The Economic Stimulus Act of 2008 generally
provided for payments of $600 ($1,200 for married couples filing joint returns
or the amount equal to the 2007 net income tax liability, whichever is less, ),
plus $300 for each qualifying child. Payments also begin to phase out for
individuals with adjusted gross incomes greater than $75,000 ($150,000 married
couples filing jointly).
For people who have no tax liability or no tax
filing requirement, there is a minimum payment of $300 ($600 for married couples),
plus the $300 for each qualifying child. To be eligible for the minimum
payment, individuals must have at least $3,000 in qualifying income. Qualifying income includes any combination of
earned income, nontaxable combat pay and certain benefit payments from Social
Security, Veterans Affairs and Railroad Retirement.
People not otherwise required to file an income
tax return should file Form 1040A with basic information to ensure they receive
the economic stimulus payment. This information includes name; address;
dependents, if any; amount of qualifying income (which must be $3,000 or more);
direct deposit information and signatures. Forms 1040A and instructions are
available at www.irs.gov.
Although, your payment can be made by check, the
IRS urges people to use direct deposit to ensure a speedy delivery.
The types of Social Security benefits that are
considered qualifying income include retirement, disability and survivor
payments. Supplemental Security Income (SSI) is not qualifying income. The
types of Veterans Affairs benefits that are considered qualifying income
include disability compensation, disability pension and survivor payments.

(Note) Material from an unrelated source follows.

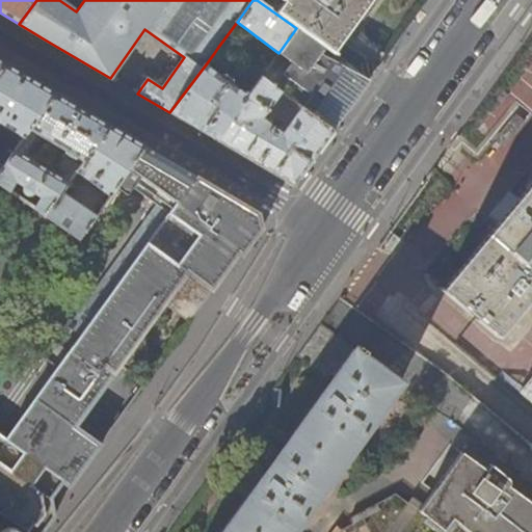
[(283,0),(274,12),(296,28),(326,50),(338,33),(362,0),(283,0)]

Qualifying Railroad Retirement payments include the social security equivalent
portion of Tier 1 benefits.
Eligible individuals including their qualifying
children, must have valid Social Security numbers. Also, people cannot be
claimed or be eligible to be claimed as a dependent on someone else’s tax
return. People with Individual Taxpayer Identification Numbers, except for the
spouses and qualifying children of military personnel, are not eligible.